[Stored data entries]
[Start of section]

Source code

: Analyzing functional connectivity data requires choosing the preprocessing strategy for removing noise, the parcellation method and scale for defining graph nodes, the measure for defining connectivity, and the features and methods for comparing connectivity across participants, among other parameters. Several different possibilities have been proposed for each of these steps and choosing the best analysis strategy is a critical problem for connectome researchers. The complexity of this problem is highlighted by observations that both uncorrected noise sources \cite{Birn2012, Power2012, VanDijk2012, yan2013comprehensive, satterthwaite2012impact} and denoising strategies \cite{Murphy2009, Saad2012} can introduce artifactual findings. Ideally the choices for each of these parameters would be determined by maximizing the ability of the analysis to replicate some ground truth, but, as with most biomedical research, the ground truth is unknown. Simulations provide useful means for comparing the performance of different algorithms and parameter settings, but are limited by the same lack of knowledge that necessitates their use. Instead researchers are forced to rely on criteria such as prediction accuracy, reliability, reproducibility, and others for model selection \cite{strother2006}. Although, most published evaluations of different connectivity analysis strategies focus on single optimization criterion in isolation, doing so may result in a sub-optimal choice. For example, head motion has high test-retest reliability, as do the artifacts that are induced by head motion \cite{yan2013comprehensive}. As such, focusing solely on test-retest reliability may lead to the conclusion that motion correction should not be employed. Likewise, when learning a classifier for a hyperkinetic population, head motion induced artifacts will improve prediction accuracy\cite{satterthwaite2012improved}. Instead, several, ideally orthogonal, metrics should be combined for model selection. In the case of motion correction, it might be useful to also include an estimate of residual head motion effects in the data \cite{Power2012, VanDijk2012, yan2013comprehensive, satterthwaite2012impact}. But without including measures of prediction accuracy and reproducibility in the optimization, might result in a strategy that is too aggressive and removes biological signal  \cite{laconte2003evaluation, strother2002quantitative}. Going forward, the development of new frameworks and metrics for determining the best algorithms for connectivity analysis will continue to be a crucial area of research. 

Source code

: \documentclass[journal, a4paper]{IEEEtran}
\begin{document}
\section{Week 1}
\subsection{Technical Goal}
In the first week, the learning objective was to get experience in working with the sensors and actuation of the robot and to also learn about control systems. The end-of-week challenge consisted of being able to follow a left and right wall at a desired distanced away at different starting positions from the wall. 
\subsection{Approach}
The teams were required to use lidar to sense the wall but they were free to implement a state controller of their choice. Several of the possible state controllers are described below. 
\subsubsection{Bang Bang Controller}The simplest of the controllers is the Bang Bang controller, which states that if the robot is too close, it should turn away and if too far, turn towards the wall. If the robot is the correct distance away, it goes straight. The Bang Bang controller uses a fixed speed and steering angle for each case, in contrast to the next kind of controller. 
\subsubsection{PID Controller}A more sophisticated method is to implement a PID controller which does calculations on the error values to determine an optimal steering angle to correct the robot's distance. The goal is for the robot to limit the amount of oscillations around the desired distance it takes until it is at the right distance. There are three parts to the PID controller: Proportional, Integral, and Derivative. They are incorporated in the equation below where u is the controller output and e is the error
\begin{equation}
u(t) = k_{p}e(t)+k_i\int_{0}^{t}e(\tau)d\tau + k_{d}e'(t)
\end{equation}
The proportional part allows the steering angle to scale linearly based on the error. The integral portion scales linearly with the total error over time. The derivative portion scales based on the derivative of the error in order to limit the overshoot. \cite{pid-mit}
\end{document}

[End of section]

WHAT YOU ARE ASKED TO DO: If a line of the data contains the word "subsubsection", count it; say how many such lines there are and nothing else.

ANSWER BELOW: 2